The second line of my research focuses on clarifying the nosologic boundaries and etiologic overlap among mental disorders. Psychiatry is the only medical field that defines disorders based on descriptive symptom profiles instead of pathologic evidence. Thus, to make categorical distinctions between ‘normal’ and ‘disordered’ with respect to mental functioning, arbitrary decisions are inevitable. Furthermore, there is obvious overlap of clinical symptoms across various psychiatric and neurodevelopmental disorders, making it challenging to draw diagnostic boundaries. There is a need to re-conceptualize the nosology of mental disorders that reflects underlying neurobiologic bases.
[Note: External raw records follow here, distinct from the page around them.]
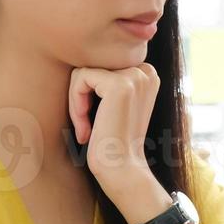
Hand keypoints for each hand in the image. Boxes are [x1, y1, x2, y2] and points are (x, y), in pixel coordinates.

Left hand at [68, 64, 159, 198]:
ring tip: (84, 128)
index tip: (95, 119)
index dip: (91, 91)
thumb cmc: (112, 142)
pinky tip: (85, 128)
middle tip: (86, 126)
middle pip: (93, 66)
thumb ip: (109, 80)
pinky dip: (76, 104)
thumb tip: (78, 53)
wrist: (121, 170)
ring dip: (77, 102)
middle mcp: (145, 71)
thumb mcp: (115, 105)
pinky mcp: (119, 85)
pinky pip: (80, 78)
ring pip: (84, 72)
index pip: (103, 65)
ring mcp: (135, 76)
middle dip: (82, 96)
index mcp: (148, 74)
Working towards this goal, I developed a log-linear modeling-based testing strategy specifically designed for evaluating shared genetic risk effects in cross disorder GWAS (Lee et al., 2011). Using this method, I performed cross disorder modeling analyses reported in the PGC Cross Disorder Group (CDG) study (Lancet 2013). Using the genome-wide SNP data from 33,332 cases and 27,888 controls, primary meta-analysis identified four genomic loci supported by significant risk effects to a range of psychiatric disorders, particularly autism, ADHD, bipolar disorder, major depressive disorder, and schizophrenia. I applied my modeling method to predict specific pleiotropic disorder models for top GWAS loci underlying core psychopathology. In this work, I also demonstrated: (1) a shared etiologic role of calcium signaling pathway genes (as noted above) and (2) broad implication of altered brain gene expression in mental disorders using post-mortem brain eQTL (expression Quantitative Trait Loci) data.
As a lead analytic member of the PGC-CDG, my research in this area will focus on cross disorder analyses of nine psychiatric disorders currently studied at the PGC. This PGC2 cross-disorder study expands the prior PGC1-CDG work in a major way. It allows us to study a much broader spectrum of psychopathology with the statistical power of genetic data that is unparalleled in psychiatric genomics research. As of now, I have collected genome-wide association data from 239,551 individuals of 151 PGC study cohorts for this analysis (total of 91,234 cases and 148,317 controls). The final data-freeze of this multi-year international effort is planned in early 2016.